To clarify, the distance needs to be distance by number of cubes traveled to get from point A to point B. Distance must be traveled only along the X, Y, and Z axis, therefore, diagonal distance will not work. I believe this is referred to as taxicab distance in 3D space.

Answer 1

I've come across another solution that also works:

let cube_width = 10;
let mid_point = cube_width / 2;

let x_offset = Math.abs(point1 - point2);
if (x_offset > mid_point){
    x_offset = cube_width - x_offset;
}

I'm having a hard time figuring out whether this one or SirRaffleBuffle's solution is more efficient for time.

Answer 2

Virtually replicate the green cubes as if they appeared at x, x-10 and x+10 and keep the minimum delta. This is done on the three axis independently.

Answer 3

In this code I am using distance calculation formula for 2 points in 3d (reference).

const calculateDistance3d = ({x: x1, y: y1, z: z1}, {x: x2, y: y2, z: z2}) => {
  return Math.sqrt(Math.pow(x2 - x1, 2) + Math.pow(y2 - y1, 2) + Math.pow(z2 - z1, 2));
}

const calculateLoopedDistance = (cubeA, cubeB) => {
  return calculateDistance3d(cubeA, {
    x: cubeA.x + 10 - Math.abs(cubeB.x - cubeA.x),
    y: cubeA.y + 10 - Math.abs(cubeB.y - cubeA.y), 
    z: cubeA.z + 10 - Math.abs(cubeB.z - cubeA.z)
  });  
};

const getClosest = (green_cube, blue_cube) => {
  let minDistance = 1000; 
  let closestIndex = 0;
  
  blue_cube.forEach((cube, index) => {
    const distance = calculateDistance3d(green_cube, cube);
    const loopedDistance = calculateLoopedDistance(green_cube, cube);
    if (distance < minDistance || loopedDistance < minDistance) {
      minDistance = Math.min(distance, loopedDistance);
      closestIndex = index;
    }
  });
  return closestIndex;
}

console.log(getClosest({x: 9, y: 8, z: 8}, [
  {x: 1, y: 2, z: 2},
  {x: 5, y: 5, z: 3},
  {x: 6, y: 3, z: 4}
]));

console.log(getClosest({x: 9, y: 8, z: 8}, [
  {x: 5, y: 5, z: 3},
  {x: 1, y: 2, z: 2},
  {x: 6, y: 3, z: 4}
]));

At the end of this script there are 2 logs with cube's data. You can test different data there.

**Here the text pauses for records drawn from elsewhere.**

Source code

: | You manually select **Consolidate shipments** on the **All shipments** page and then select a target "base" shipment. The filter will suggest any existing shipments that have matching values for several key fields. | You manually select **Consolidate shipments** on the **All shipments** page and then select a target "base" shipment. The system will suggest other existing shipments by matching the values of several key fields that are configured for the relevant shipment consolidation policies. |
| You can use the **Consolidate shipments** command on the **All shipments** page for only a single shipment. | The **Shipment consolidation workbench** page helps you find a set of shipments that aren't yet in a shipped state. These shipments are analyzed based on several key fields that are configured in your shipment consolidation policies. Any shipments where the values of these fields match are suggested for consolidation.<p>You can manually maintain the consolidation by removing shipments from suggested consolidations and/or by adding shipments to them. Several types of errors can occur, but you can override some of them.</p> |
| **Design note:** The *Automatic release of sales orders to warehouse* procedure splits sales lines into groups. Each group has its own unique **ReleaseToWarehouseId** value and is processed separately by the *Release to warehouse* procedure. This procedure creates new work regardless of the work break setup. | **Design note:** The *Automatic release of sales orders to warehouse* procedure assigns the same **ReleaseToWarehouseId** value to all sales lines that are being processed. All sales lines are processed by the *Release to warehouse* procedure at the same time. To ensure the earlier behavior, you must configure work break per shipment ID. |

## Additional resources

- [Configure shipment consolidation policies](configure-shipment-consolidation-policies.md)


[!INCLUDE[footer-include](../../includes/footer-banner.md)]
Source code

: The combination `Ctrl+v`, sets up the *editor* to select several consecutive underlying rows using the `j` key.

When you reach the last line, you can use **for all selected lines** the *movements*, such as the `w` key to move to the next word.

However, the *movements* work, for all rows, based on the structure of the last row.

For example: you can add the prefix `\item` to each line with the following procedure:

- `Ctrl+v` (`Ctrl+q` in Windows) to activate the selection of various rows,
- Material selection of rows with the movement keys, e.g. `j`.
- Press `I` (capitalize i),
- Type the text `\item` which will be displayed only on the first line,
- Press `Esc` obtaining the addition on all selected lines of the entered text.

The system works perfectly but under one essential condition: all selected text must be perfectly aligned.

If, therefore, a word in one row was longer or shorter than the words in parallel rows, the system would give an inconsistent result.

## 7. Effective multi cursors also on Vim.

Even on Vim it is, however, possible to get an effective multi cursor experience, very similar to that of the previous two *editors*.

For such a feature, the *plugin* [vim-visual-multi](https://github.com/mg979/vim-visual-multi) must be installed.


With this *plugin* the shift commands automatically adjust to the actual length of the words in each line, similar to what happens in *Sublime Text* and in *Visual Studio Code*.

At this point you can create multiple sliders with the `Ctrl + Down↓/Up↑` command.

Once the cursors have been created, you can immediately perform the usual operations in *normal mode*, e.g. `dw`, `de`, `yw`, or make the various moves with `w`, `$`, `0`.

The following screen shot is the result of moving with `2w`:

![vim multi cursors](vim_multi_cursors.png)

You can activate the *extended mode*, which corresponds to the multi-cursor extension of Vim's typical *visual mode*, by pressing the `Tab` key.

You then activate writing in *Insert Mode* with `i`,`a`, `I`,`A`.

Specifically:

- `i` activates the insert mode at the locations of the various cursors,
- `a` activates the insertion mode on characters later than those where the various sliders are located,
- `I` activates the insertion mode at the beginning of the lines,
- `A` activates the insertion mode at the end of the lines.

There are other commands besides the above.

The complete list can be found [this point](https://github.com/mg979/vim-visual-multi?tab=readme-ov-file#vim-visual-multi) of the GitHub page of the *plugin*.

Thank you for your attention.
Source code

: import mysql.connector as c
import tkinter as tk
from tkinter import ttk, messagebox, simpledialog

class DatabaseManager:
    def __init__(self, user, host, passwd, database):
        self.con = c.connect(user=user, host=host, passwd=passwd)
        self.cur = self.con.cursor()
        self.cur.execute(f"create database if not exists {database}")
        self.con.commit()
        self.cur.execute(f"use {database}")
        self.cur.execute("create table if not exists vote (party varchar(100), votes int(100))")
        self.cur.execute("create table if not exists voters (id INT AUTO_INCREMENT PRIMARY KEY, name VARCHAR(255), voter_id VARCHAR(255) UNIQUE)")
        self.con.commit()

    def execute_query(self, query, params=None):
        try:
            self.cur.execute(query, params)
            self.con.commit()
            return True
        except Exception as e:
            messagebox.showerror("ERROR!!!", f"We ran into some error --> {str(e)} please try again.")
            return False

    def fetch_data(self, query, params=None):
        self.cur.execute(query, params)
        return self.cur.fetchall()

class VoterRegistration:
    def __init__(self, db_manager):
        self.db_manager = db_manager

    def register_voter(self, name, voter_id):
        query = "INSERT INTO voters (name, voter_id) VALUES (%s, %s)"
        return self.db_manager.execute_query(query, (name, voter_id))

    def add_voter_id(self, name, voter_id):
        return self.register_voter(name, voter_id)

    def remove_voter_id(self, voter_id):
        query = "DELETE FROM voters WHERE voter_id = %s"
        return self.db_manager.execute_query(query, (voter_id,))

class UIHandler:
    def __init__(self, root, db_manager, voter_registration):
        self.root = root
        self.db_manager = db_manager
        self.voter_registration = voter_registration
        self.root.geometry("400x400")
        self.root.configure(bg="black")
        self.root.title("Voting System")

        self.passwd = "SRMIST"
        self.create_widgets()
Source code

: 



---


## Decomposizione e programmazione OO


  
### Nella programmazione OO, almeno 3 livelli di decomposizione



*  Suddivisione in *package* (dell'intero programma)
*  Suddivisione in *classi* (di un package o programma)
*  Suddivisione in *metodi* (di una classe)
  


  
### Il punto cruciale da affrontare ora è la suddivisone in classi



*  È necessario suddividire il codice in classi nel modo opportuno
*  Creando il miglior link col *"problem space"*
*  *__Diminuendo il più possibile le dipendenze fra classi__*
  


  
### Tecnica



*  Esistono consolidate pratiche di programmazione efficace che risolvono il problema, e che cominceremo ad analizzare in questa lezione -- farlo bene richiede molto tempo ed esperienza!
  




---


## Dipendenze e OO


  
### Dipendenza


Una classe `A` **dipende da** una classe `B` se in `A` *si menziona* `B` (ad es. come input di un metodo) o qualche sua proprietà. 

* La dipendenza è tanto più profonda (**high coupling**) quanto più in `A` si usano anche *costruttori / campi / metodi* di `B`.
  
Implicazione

I updated / fixed calculateLoopedDistance() function, which was incorrect.

Answer 4

I believe it's often termed wraparound.

To take wraparound into account your distance measure, e.g. for the x dimension, should be:

let x_offset = Math.min((10 + blue.x - green[i].x) % 10, (10 + green[i].x - blue.x) % 10)

x_offset will always be positive.

Answer 5

Here is a stupid trick to keep your thinking straight.

Let v be the vector (5, 5, 5) - blue_cube. Add v to every cube's position, adding/subtracting 10 if it goes off an edge. Now the blue cube is at (5, 5, 5) and the shortest path to the other cubes no longer goes off the edge.

In your example, v = (5, 5, 5) - (9, 8, 8) = (-4, -3, -3). The first green cube moves to (1, 2, 2) + (-4, -3, -3) = (-3, -1, -1) = (7, 9, 9) and its distance is 10. The second green cube moves to (5, 5, 3) + (-4, -3, -3) = (1, 2, 0) and its distance is 12. The third green cube moves to (6, 3, 4) + (-4, -3, -3) = (2, 0, 1) and its distance is again 12. So the first is indeed closest.